Although a “global” condition key, aws:RequestTag does not apply to all resources, even those that support tags. For example, lambda:CreateFunction doesn’t support this condition key - and delegating creation of Lambda functions to developers is a natural use case to be tempted to apply the mechanism to.

It can be very inconvenient to discover during implementation of your access control strategy that some resources you wish to allow a user to create under this condition don’t support it. You could find a “hackish” way around it - such as forcing the user to create resources with a certain name pattern - however, that’s not a solid foundation on which to build an access control policy.

It can be even less convenient should you apply the above condition to a statement meant to allow a principal to create multiple types of resources (e.g. roles and Lambda functions), only to find out the hard way - because you didn’t check first - that some of the resources don’t support aws:RequestTag. The condition will cause denial of the action to create the resource.

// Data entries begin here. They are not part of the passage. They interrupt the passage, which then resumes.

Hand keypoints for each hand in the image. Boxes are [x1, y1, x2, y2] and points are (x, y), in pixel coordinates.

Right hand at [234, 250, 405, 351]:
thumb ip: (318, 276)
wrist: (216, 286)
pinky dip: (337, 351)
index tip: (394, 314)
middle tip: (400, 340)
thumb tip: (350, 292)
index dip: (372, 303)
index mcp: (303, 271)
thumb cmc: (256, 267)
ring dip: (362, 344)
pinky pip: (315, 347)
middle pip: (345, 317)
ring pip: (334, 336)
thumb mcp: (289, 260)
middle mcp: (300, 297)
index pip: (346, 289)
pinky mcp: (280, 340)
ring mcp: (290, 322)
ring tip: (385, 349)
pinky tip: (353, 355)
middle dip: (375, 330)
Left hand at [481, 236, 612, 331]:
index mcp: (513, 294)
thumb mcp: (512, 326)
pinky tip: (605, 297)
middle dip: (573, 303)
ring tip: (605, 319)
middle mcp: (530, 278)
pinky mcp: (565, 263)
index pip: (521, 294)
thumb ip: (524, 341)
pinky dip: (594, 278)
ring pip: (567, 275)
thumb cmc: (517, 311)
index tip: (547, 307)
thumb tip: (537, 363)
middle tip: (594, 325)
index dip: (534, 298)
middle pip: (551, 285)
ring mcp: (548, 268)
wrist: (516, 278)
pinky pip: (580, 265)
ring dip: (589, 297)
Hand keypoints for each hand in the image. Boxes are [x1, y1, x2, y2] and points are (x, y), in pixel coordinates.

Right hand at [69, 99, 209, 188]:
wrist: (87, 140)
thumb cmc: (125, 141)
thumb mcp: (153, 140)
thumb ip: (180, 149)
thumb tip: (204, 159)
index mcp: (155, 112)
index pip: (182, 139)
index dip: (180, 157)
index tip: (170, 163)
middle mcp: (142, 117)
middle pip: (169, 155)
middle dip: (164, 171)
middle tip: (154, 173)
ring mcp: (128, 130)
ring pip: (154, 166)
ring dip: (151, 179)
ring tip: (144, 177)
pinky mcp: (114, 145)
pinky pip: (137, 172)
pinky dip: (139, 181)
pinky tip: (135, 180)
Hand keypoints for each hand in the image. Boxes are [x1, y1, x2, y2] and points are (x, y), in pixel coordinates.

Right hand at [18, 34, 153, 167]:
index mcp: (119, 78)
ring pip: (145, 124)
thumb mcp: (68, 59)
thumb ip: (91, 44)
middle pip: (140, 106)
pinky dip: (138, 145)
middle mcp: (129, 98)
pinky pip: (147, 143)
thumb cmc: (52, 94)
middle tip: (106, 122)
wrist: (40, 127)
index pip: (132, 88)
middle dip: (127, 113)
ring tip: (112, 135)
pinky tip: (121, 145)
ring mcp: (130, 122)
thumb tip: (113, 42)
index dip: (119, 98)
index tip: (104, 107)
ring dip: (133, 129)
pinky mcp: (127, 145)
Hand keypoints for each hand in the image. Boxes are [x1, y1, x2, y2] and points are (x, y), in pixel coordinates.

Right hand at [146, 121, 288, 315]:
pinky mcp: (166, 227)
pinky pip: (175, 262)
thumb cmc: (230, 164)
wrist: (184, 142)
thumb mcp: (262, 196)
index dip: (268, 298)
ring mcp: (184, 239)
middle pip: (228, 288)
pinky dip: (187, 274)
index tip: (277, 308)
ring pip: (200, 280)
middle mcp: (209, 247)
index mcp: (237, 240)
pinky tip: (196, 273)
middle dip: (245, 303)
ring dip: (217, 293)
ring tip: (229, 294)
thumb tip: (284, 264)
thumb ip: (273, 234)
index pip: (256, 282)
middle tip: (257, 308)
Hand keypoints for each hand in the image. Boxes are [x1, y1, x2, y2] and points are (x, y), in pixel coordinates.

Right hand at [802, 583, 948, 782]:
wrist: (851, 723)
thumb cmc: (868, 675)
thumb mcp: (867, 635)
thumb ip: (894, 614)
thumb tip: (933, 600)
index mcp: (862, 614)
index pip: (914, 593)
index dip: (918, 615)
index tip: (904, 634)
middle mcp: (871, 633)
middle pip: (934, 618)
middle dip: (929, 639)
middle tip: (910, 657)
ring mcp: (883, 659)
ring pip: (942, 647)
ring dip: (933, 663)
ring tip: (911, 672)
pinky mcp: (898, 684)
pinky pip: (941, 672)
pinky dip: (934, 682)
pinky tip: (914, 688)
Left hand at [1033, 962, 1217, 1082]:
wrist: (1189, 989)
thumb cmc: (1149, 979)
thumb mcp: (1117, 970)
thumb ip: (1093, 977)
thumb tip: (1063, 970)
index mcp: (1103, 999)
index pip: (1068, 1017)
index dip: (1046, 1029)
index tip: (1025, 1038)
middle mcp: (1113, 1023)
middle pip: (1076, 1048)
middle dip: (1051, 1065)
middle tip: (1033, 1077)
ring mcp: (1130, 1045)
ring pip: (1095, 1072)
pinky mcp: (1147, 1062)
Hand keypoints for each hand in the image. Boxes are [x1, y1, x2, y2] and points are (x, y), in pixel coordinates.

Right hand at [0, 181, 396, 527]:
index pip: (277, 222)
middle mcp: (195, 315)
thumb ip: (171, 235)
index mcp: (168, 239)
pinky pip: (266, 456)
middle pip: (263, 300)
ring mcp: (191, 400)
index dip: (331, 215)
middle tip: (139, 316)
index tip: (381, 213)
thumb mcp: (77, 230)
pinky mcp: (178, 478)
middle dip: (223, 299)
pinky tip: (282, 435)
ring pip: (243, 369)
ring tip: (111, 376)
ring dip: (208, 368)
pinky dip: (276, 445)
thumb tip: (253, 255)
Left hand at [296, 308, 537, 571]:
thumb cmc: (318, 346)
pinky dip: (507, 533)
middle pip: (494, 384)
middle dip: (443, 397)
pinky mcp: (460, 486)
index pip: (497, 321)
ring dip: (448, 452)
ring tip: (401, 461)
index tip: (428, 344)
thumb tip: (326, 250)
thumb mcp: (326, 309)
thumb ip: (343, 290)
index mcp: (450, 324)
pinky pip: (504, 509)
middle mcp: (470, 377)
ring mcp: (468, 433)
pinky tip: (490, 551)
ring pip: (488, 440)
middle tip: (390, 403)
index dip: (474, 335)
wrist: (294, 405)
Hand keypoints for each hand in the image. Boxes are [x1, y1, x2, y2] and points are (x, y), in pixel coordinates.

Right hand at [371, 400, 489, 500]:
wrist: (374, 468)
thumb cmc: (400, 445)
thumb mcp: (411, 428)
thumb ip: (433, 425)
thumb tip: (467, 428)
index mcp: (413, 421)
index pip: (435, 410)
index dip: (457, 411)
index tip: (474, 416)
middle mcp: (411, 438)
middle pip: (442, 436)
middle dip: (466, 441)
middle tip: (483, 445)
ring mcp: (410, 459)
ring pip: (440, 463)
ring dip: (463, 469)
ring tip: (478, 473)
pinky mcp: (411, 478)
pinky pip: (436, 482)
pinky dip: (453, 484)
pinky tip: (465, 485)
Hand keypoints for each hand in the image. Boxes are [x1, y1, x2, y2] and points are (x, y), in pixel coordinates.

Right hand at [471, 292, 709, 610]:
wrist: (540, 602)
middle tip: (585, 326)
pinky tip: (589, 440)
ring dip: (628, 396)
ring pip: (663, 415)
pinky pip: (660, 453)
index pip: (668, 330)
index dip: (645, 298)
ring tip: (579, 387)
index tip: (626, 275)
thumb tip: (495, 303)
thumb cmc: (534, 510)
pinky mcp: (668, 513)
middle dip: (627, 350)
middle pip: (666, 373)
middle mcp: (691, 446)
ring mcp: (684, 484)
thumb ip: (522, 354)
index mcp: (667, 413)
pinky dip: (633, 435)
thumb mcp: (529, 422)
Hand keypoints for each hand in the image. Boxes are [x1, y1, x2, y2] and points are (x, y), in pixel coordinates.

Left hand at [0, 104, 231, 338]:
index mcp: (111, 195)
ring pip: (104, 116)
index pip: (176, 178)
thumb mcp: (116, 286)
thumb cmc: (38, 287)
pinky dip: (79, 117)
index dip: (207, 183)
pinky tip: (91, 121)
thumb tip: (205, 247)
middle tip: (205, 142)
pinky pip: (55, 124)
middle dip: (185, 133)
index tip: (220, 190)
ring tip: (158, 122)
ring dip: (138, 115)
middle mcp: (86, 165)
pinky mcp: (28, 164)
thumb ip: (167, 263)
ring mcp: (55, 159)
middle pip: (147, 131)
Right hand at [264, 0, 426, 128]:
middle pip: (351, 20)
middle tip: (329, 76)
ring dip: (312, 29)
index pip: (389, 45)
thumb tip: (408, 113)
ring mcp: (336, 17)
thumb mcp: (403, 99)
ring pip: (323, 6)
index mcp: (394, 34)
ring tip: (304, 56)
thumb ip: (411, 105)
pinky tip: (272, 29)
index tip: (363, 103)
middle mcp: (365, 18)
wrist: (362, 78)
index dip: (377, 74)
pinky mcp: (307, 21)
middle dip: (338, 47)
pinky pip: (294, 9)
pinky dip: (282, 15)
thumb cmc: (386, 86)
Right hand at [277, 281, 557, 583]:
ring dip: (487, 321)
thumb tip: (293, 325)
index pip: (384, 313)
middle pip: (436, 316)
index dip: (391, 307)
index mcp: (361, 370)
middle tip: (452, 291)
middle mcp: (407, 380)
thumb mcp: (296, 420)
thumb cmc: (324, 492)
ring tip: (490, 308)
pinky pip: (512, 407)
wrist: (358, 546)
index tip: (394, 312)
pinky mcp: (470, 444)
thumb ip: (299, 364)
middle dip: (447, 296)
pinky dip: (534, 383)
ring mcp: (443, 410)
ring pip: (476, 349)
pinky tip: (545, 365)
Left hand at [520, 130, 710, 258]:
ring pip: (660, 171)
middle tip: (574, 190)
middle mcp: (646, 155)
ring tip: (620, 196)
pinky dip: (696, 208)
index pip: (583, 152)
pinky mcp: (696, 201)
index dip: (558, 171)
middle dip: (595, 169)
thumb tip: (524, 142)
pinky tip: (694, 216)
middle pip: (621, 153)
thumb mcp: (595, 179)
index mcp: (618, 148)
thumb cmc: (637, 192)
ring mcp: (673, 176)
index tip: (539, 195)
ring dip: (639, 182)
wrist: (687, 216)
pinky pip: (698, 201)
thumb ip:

This is because the condition key is not supported and, of course, is never part of the request even if the expected tagging is done on creation. Bottom line: you wind up granting fewer privileges to the principal than expected.

Going forward

As mentioned, AWS continues to add support to more and more services for this key. For example, support for the aws:RequestTag condition key for the iam:CreateRole action (demonstrated in this post) was apparently added since Summit Route’s work published (as it cites iam:CreateRole as an action for which restricting tagging on create is not supported). However, when designing an access control strategy, one should never assume new functionality will be added when it’s not currently available.

I strongly recommend that you first check the AWS documentation for support of the actions for the resources to which you plan to apply your access control policy. Also, be sure to manually test that the creation of the resources actually works.